- Ulysses, in his flaming garb, is silent. Virgil condescends to let him leave.
- But he’s immediately replaced by another inquisitive tongue of flame. Except this one is making a weird sound.
- So weird that Dante compares it to… a medieval brass bull that someone constructed as an instrument of torture. As victims were roasted inside, their screams supposedly imitated the sounds a bull makes.
- So this new flame/sinner sounds like dying bull. He’s in a lot of pain. So much so that at first, Dante cannot understand a word he’s saying.
- But eventually the words find their way up the flame and to the tongue/flame tip.
- This sinner has gotten the impression that Virgil’s a nice guy because he granted Ulysses permission to leave. So now, he implores Virgil to stay and talk to him and have some pity on a poor creature being roasted alive.
- The first thing he wants to know is if his hometown, Romagna, is at war or peace.
- Dante is listening attentively (read: dying to answer), when Virgil elbows him and says, "What are you doing? Talk to the guy. He’s Italian."
- Dante obeys and we find out that Romagna is still being ravaged.
- Then, Dante goes into all the specifics about cities within Romagna. Ravenna is still standing. Forli has defeated the French. Rimini has fallen to the rule of two evil Italians who spend their days plotting against the world and sinisterly twisting their mustachios. Faenza and Imola follow the lead of a flip-flopping lion ("Lion" being a metaphor for some Italian leader we’ve never heard of). And Cesena is still struggling for its freedom.
- Now down to business: Dante asks the sinner who he is.
- Because it would be rude to just take all the information and leave, the sinner replies. He tells Dante he’s only revealing his identity because Dante—being in Hell and all that—can’t possibly tattle on him in the living world. Hmm, English majors would call this dramatic irony.
- Enter into sinner’s story: First he was a soldier and then saw the light, repented of his ways, and became a friar of the Franciscan order. (Note: if you were a medieval Italian like Dante, you’d know this fellow’s name is Guido da Montefeltro.) He did this with the goal of absolving his sins. But then Pope Boniface VIII ruined everything!
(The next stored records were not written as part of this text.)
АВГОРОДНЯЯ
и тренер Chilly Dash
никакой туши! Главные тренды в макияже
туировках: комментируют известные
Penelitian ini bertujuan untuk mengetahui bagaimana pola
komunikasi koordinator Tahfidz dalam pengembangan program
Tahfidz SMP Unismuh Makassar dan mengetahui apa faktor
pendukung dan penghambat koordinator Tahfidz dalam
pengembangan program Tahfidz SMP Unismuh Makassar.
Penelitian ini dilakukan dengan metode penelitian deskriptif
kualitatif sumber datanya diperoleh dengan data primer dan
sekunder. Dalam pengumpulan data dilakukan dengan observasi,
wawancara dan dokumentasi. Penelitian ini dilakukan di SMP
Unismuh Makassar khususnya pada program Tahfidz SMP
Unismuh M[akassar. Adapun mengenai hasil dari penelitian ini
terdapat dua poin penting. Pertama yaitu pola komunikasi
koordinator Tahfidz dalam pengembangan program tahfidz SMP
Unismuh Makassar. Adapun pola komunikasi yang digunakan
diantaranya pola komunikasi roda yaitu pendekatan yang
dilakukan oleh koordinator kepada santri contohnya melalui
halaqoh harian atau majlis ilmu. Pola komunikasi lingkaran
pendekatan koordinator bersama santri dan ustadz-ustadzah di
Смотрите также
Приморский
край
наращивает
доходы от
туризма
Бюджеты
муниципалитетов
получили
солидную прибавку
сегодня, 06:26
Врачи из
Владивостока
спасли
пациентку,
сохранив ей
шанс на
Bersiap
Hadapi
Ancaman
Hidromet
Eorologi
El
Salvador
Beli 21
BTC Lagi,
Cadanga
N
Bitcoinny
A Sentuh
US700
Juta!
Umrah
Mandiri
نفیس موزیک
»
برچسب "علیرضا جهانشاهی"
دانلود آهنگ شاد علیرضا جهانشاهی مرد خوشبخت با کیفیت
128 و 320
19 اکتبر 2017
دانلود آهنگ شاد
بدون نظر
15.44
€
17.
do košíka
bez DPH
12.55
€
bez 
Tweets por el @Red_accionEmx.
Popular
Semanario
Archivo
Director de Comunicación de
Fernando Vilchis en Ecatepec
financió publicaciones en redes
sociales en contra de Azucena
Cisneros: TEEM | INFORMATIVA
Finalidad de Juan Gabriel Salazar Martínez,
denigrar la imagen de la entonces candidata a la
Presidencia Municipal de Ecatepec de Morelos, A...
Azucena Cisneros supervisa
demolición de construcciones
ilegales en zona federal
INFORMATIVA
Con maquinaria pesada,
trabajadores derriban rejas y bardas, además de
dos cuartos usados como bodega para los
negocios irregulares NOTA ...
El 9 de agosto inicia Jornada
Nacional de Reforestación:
- Here, he gives us some history: as a young man, he is… ahem… crafty. In other words, a backstabber, turncoat, snitch, and general cheater.
- But then, he sees the error of his ways and becomes a friar. He even would’ve made peace with God if it weren’t for that blasted pope.
- See, Boniface isn’t doing nice Popish things like curing the sick or baptizing kittens, but is instead feuding with Christian families. Namely, the people who support the previous pope and see Boniface as illegitimate. Or really mentally sick. (We’re going to go with the sick interpretation since Guido describes the "fevered" Pope seeking his counsel just as the leper Constantine sought Sylvester’s advice.)
- So Guido is stuck with the job of telling the leader of the Christian faith whether or not to go to war with this rival family. Here is the deciding factor: Boniface goes, "Psssst! Guido! If you side with me, I’ll clear all your sins from your record. Free ticket to Heaven!" In other words, the Pope trades absolution (or forgiveness of one’s sins) for a friar’s permission to wage war on an innocent family.
- When Guido dies, Saint Francis (remember, he’s in the Franciscan order) appears and he’s all ready to ascend with him to the pearly gates when… drumroll please… a demon appears. Or "a black cherubim" if you’re Dante.
- St. Francis is debriefed on Guido’s evil counsel, the demon snatches Guido up, Minos judges him fit for the eighth circle, and voila! Here he is.
- Back to the present: Guido is so distraught after telling his story that he leaves.
- Then our heroes leave too, crossing the bridge into the next pouch.